Every line of the data that contains the string "size" must be copied.

(Document layout detection data)
══════

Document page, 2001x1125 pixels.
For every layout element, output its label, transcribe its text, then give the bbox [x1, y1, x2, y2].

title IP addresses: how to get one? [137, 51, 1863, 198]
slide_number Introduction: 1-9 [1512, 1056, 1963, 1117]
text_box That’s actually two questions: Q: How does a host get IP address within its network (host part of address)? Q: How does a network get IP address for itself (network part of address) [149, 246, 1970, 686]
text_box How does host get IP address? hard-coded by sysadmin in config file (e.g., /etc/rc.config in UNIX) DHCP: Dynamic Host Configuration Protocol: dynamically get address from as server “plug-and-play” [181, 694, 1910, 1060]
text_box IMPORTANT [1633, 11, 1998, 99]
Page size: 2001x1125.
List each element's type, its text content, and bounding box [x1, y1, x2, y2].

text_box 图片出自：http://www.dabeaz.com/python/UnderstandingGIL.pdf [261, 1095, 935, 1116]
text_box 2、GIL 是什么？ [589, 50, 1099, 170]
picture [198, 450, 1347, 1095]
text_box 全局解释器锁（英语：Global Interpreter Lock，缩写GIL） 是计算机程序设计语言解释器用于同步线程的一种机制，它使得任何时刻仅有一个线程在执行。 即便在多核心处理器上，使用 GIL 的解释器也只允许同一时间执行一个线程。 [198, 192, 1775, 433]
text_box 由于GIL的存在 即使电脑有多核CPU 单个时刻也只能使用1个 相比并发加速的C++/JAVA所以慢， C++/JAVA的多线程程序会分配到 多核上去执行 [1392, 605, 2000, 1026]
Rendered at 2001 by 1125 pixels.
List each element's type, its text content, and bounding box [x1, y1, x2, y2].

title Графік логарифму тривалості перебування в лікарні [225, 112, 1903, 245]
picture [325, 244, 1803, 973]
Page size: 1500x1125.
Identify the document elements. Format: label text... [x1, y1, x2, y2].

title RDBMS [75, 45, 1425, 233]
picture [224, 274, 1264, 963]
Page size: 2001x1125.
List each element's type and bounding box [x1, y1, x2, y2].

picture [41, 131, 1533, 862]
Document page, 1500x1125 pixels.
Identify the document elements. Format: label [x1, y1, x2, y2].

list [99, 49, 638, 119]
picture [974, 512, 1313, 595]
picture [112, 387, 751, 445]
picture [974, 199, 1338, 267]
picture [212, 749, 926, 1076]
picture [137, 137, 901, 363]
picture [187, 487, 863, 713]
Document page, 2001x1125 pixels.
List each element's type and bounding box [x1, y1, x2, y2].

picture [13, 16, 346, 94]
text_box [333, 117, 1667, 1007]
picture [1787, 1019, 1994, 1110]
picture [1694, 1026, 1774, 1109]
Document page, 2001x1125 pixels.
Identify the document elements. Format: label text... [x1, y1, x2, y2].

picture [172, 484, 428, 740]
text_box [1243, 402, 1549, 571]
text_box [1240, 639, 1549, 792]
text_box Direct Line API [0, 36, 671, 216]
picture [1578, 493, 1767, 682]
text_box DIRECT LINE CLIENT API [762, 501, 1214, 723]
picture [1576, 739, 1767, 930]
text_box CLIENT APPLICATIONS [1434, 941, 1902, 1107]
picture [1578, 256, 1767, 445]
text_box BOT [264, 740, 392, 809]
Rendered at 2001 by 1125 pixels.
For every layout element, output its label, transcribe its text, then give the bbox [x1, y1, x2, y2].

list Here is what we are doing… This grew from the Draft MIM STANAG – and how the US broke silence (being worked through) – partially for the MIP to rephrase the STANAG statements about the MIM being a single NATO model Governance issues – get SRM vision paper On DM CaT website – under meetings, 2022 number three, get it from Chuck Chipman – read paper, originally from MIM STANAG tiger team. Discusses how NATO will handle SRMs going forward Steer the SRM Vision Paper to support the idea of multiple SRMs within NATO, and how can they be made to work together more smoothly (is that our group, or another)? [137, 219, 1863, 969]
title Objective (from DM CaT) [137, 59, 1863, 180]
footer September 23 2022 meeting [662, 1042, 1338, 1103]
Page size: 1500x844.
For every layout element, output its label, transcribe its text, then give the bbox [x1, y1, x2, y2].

══════

## Expected answer
Page size: 2001x1125.
Page size: 1500x1125.
Page size: 2001x1125.
Page size: 1500x844.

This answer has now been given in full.